Exercise aim:
Each line in the records below, from the one that contains "#186, priority: Normale -> Critique" to the one that contains "#507, status: À faire -> En revue", should be reproduced exactly, the first and last included.

Information shown:
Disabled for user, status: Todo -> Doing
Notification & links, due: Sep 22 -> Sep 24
==
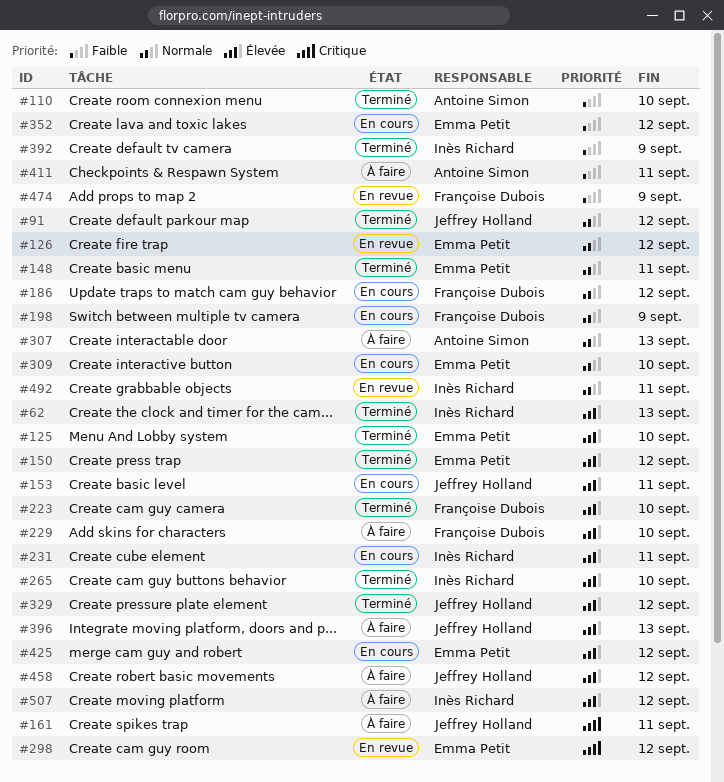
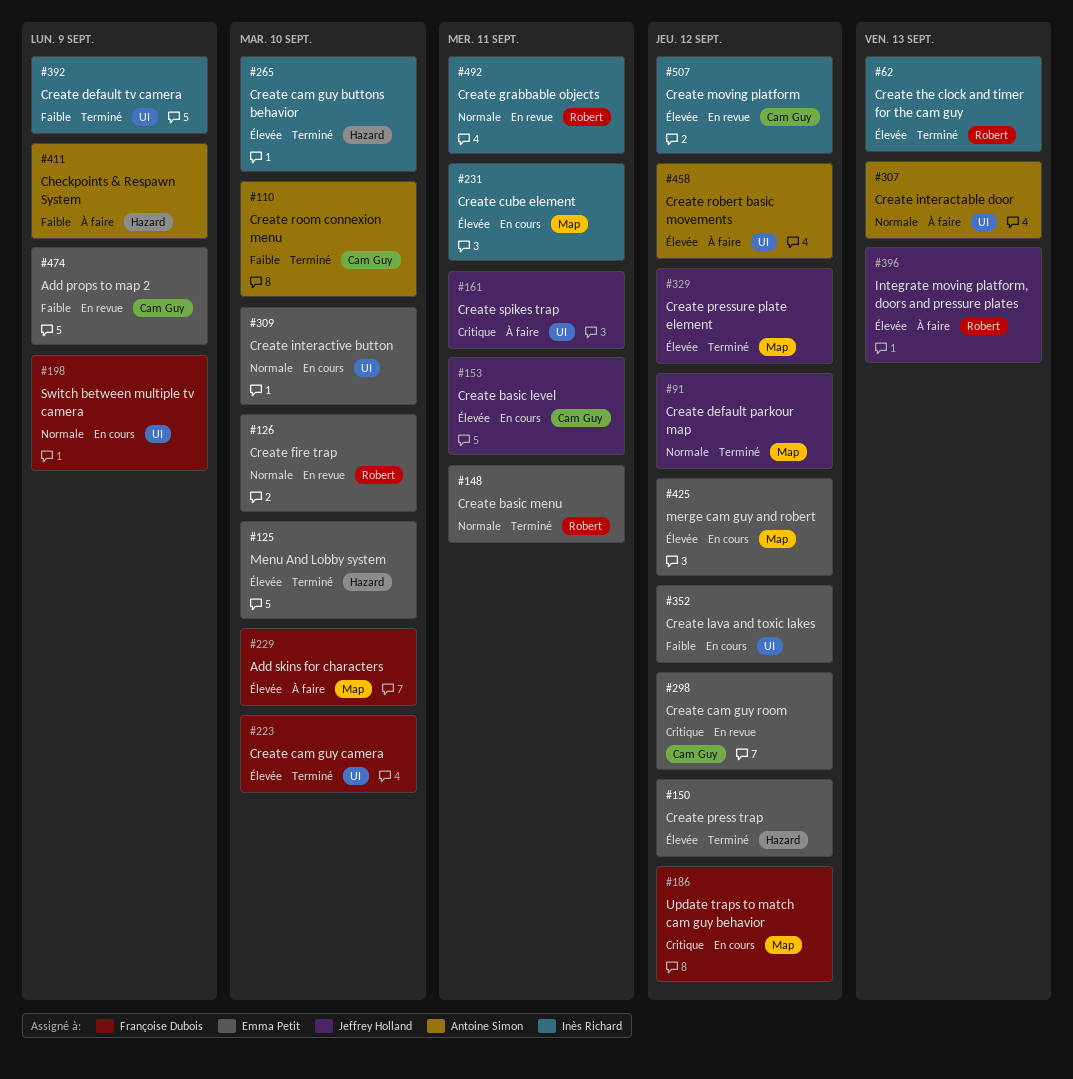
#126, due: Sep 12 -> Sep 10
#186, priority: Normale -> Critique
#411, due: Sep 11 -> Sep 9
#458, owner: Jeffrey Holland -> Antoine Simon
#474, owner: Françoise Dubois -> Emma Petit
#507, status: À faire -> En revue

Answer for this exercise:
#186, priority: Normale -> Critique
#411, due: Sep 11 -> Sep 9
#458, owner: Jeffrey Holland -> Antoine Simon
#474, owner: Françoise Dubois -> Emma Petit
#507, status: À faire -> En revue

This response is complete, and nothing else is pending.